Recently, new systems for quick information transmission have been rapidly developed. More specifically, methods in which images such as photographs, letters and figures are converted to electric signals for transmission and thereafter converted back to images on photographic materials have been developed as new systems in the field of reprography, e.g., recording, simple plate-making and reproduction. As typical instances of these systems, there can be mentioned the press facsimile system in which image information is electrically transmitted promptly to a remote place and displayed; the high speed photographic typesetting system; the monochromatic film system using the scanning method; the lith film system for a dot-forming machine using the scanning method; the computor output recording system; the recording and reproducing system for holography; and the photomask printing system in the IC production process.
The light source for use in these quick information transmission systems is required to have such a property that the illuminance is changed faithfully depending on the change in the signal current. As the light source meeting this requirement, there are employed a xenon flash light, an arc light, a high pressure mercury lamp, a xenon lamp, a flying spot of a phosphor substance of a cathode ray tube and a laser ray, and a light source device is constructed by combining such high illuminance light source with a high speed shutter.
As one of laser beams broadly used for the facsimile system, there can be mentioned argon gas laser beam generated by using argon gas as a laser oscillation medium, and it attracts attentions in the art as well as laser beams generated by using neon-helium, krypton, carbon dioxide gas and ruby as laser oscillation media.
These laser beams are so-called coherent rays having a uniform phase in the single frequency and a sharp orientation. Accordingly, light-sensitive silver halide photographic materials to be exposed to rays from these light source should have a spectral sensitivity in conformity with the emission wave length of the laser used. In the case of argon laser beams, silver halide photographic materials should have a high spectral sensitivity to rays having wave lengths of 514.5 nm, 488.0 nm and 476.5 nm, and they need not be spectrally sensitized to rays of other wavelength regions and those having a much reduced sensitivity to these other rays are easy to handle.
Since the time for light exposure of a photographic material by using such argon laser light source is as short as 10-5 to 10-7 second, a silver halide photographic material which has excellent characteristics for a high-illuminance and short-time exposure is required. However, as is well-known in the art, a phenomenon called "reciprocity law failure" is observed as an inherent property of the silver halide photographic emulsion, and in the case of an extremely short exposure time (shorter than 10-3 second) by a high illuminance light source (as in the case of long-time exposure (more than 10 seconds) using a low illuminance light source), the sensitivity, gamma and density becomes lower than in the case of an ordinary exposure time (about 10-2 second). This phenomenon is often influenced by not only photographic characteristics of the silver halide per se but also the kind of the emulsion, the emulsion-preparing technique, the physical and chemical ripening of the emulsion, the kinds of additives and other factors. In view of this phenomenon, an excellent sensitizing technique should be applied to production of a photosensitive material for facsimile utilizing argon laser beams so as to improve high-illuminance and short-time exposure characteristics.

**Provided data**

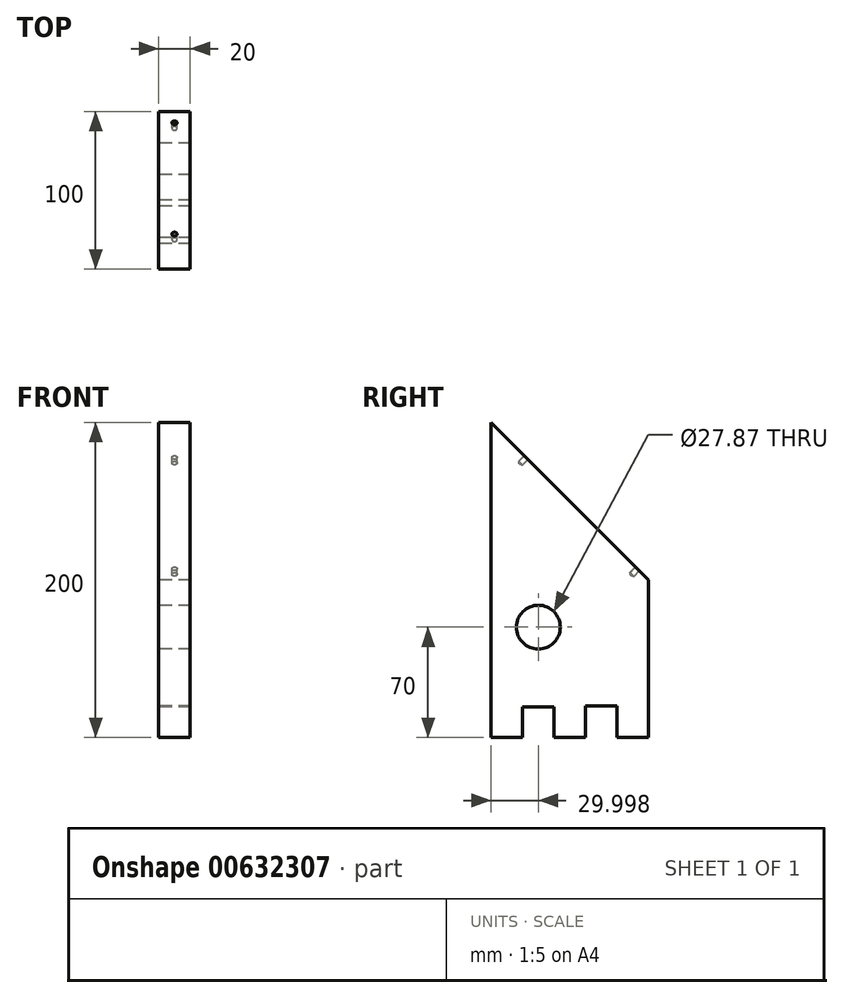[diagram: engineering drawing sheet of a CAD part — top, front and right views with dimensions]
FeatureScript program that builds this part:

**Task set**
A: From the passage on laser light sources, print the part from "The light source for" to "laser oscillation media.".
B: Render this sentence from the passage on laser light sources into Spanish: "These laser beams are so-called coherent rays having a uniform phase in the single frequency and a sharp orientation."

**The answers**
A:
The light source for use in these quick information transmission systems is required to have such a property that the illuminance is changed faithfully depending on the change in the signal current. As the light source meeting this requirement, there are employed a xenon flash light, an arc light, a high pressure mercury lamp, a xenon lamp, a flying spot of a phosphor substance of a cathode ray tube and a laser ray, and a light source device is constructed by combining such high illuminance light source with a high speed shutter.
As one of laser beams broadly used for the facsimile system, there can be mentioned argon gas laser beam generated by using argon gas as a laser oscillation medium, and it attracts attentions in the art as well as laser beams generated by using neon-helium, krypton, carbon dioxide gas and ruby as laser oscillation media.

B: Estos haces láser son los llamados rayos coherentes, que tienen una fase uniforme en la frecuencia única y una orientación nítida.